:: EXTRACTED INFORMATION

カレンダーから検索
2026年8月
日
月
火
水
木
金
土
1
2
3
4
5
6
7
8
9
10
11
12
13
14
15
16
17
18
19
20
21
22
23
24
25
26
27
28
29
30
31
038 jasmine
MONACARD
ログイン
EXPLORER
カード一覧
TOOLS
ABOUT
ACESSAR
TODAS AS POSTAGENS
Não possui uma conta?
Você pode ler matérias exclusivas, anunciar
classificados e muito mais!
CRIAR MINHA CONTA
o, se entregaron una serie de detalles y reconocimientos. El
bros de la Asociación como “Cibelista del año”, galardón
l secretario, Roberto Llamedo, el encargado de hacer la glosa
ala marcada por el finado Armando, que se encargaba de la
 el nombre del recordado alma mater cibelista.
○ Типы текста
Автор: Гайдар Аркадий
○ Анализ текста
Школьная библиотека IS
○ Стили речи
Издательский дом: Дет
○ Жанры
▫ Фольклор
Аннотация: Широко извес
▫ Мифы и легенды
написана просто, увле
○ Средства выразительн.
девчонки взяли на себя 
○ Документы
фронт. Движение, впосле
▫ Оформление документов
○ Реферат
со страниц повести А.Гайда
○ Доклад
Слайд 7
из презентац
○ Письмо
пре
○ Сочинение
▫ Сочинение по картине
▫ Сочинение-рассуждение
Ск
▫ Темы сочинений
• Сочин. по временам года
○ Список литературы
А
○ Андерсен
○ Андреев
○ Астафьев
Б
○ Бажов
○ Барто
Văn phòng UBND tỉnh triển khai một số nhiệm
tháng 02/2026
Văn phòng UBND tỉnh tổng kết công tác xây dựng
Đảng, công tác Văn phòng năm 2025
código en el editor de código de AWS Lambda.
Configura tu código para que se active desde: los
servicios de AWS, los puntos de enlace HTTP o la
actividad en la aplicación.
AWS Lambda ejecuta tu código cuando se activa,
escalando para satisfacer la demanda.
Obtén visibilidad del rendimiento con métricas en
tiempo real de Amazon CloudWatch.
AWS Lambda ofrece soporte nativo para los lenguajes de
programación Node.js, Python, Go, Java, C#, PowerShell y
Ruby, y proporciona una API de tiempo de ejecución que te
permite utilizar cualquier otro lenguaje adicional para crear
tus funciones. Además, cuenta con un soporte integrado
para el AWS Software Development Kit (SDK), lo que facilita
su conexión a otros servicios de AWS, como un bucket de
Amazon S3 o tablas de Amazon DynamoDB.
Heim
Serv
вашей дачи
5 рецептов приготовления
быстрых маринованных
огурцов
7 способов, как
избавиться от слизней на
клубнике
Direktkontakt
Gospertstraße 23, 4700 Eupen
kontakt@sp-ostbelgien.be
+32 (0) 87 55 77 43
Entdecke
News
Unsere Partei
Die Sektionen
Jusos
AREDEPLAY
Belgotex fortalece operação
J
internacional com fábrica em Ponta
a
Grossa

::::

▸ PROBLEM DETAILS:
Precisely the line with "tus funciones. Además, cuenta" and the lines after it, up to the last line of the entries above, are to be reproduced, and nothing more.

▸ ANSWER:
tus funciones. Además, cuenta con un soporte integrado
para el AWS Software Development Kit (SDK), lo que facilita
su conexión a otros servicios de AWS, como un bucket de
Amazon S3 o tablas de Amazon DynamoDB.
Heim
Serv
вашей дачи
5 рецептов приготовления
быстрых маринованных
огурцов
7 способов, как
избавиться от слизней на
клубнике
Direktkontakt
Gospertstraße 23, 4700 Eupen
kontakt@sp-ostbelgien.be
+32 (0) 87 55 77 43
Entdecke
News
Unsere Partei
Die Sektionen
Jusos
AREDEPLAY
Belgotex fortalece operação
J
internacional com fábrica em Ponta
a
Grossa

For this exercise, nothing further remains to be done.